The exhibit, titled “The Kaleidoscope of Textiles: Dress as Multidimensional Cultural Documents,” is in Quinn Hall and will be open all week from 9 a.m. to 4 p.m. It was curated by Jessica Strübel, a professor specializing in the social psychology of dress and appearance, and seven students from her ethnic dress and textiles class from the fall semester.

Strübel’s class collaborated with adjunct professor Rebecca Kelly’s class, special problems in textile conservation, to make the event possible. Strübel and Kelly paired the two courses together so that in Strübel’s class, students were researching the artifacts, and in Kelly’s class, students were conserving artifacts and getting them ready to go into the exhibit space. 

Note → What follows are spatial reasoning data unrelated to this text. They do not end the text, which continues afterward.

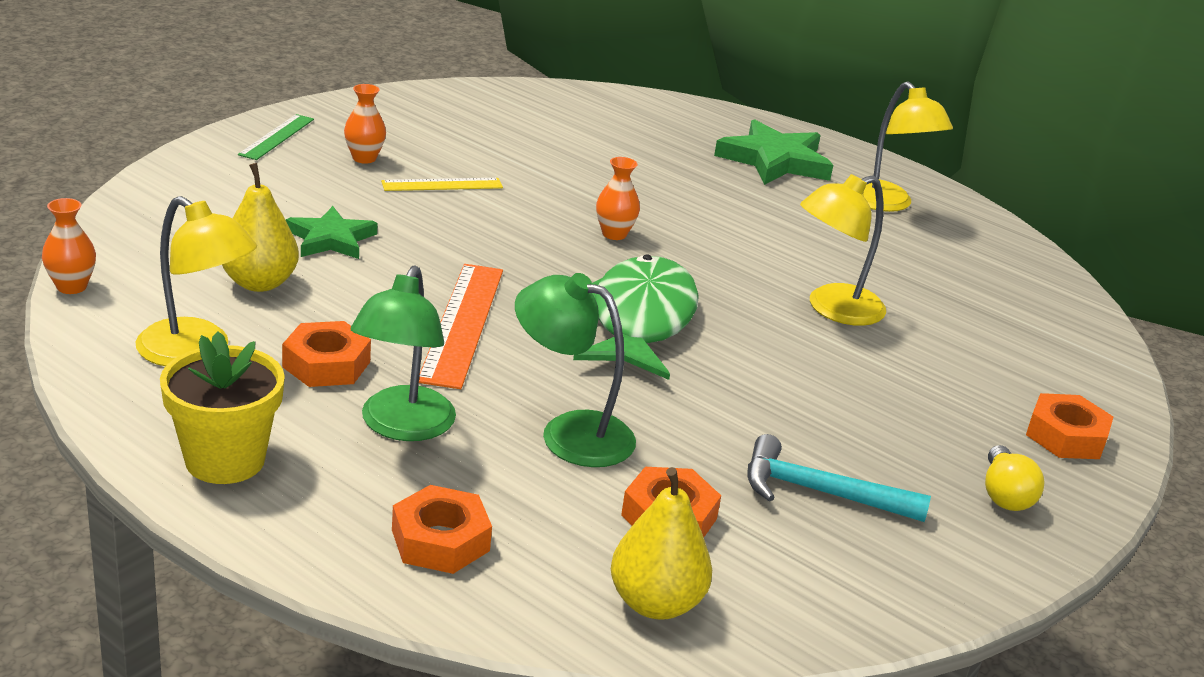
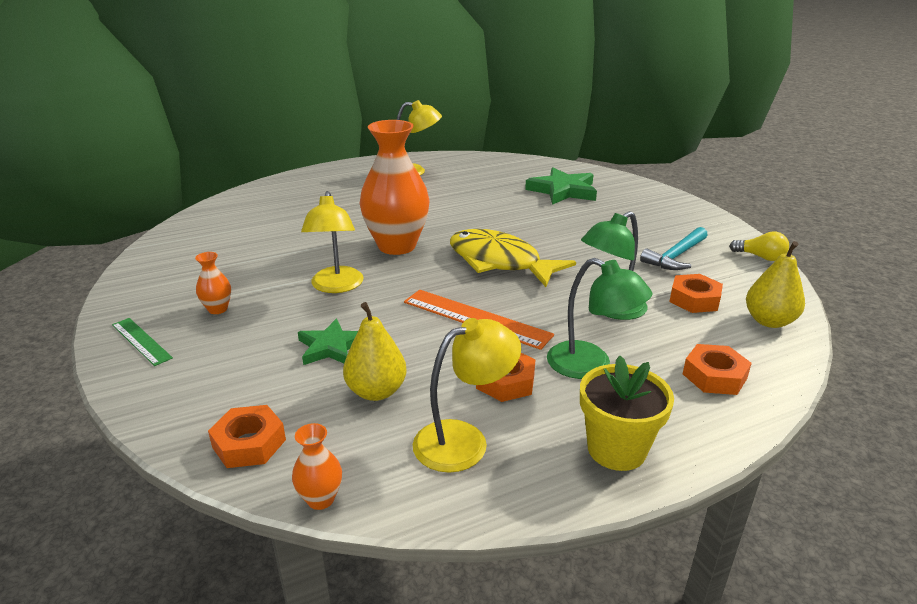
camera: 60 degrees left, 0 degrees up
yellow ruler [381,178,503,191] -> none
green fish [573,255,699,380] -> yellow fish [450,229,576,287]
orange vase [596,157,640,240] -> orange vase [360,120,429,255], size x2.40
green star [714,119,833,185] -> green star moved to [525,168,597,205]
yellow lamp [800,174,886,326] -> yellow lamp moved to [301,191,364,293]
yellow light bulb [985,445,1045,511] -> yellow light bulb moved to [729,231,789,261]
orange nut [1026,393,1113,459] -> orange nut moved to [208,405,286,468]

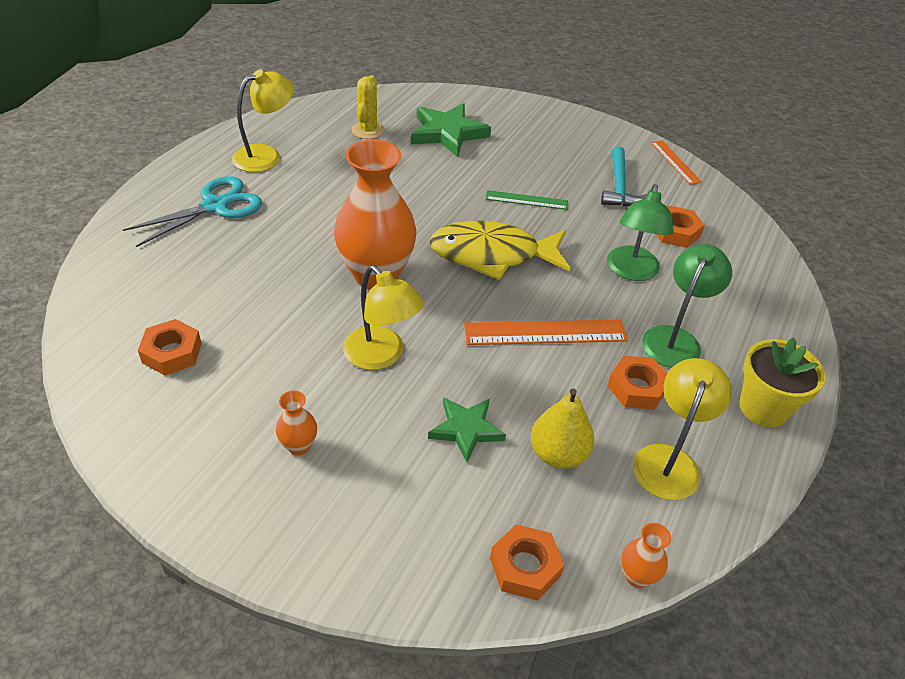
camera: 40 degrees left, 15 degrees up
green ruler [112,318,173,366] -> green ruler moved to [486,190,568,210]
green lamp [547,258,653,379] -> green lamp turned 60 degrees counterclockwise [642,244,732,368]
orange nut [683,344,752,395] -> orange nut moved to [138,319,202,375]
yellow light bulb [729,231,789,261] -> orange ruler [651,141,702,185]
yellow pear [746,241,805,328] -> none
none -> turquoise scissors [123,176,262,247]
none -> yellow cactus [352,75,385,139]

Strübel said that when she first came to the University of Rhode Island, she was inspired by looking through URI’s Historic Textile and Costume Collection (HTCC), which has about 285 garments and artifacts from various ethnic groups.

 “I had to come up with a project for the class, so the project turned into this thing of ‘Oh, we have these garments, these artifacts, that don’t have a lot of background information to them – this would be a perfect project for the graduate students to do where they have an artifact and they have to research it as a piece of material culture,’” Strübel said.

Strübel went into the collection, picked out artifacts and allowed students to choose which ones they wanted to research and conserve for the duration of the semester. 

“We tried to get pieces from a multiplicity of ethnic groups simply to reflect that they are actually a truer reflection of the United States; that we are not a purely white nation,” Strübel said. “We have a history of immigration in the United States and these different waves of immigration are simply a reflection of our ethnic landscape we have here in the U.S.”

Michelle Leung, a graduate student who worked on the project, helped to create a virtual experience for audiences unable to attend the exhibit in person due to COVID-19.

“Each of us selected one to two garments from URI’s [HTCC] that was under-researched or under-documented,” Leung said. “Through our work, we discovered both a richness in design and meanings in patterns of indigenous resistance to assimilation and the affirmation of ethnic and national identities through dress.” 

Students filled out a report to go into the database for the collection, looking at the material culture history and what it said about ethnic and cultural groups in the U.S. Some of these questions included: What does the material composition suggest about the particular culture? Why was the artifact produced? Who was wearing it? What was its function?

Students also explored whether owning or wearing the artifact revealed anything about the identity of the person wearing it. They looked into the history of these artifacts and where they originated from, how these artifacts were used in their cultures, if there was any information of the person that actually wore it and what the value placed on the garment by society was. 

“The whole point was that we need to focus on these glaring omissions, not only in curriculums but in the national discourse that we have about ethnicity and culture,” Strübel said. “We needed to have a focus on the true ethnic diversity that we do have because we are diverging away from this stereotypical white eurocentric construct of identity.”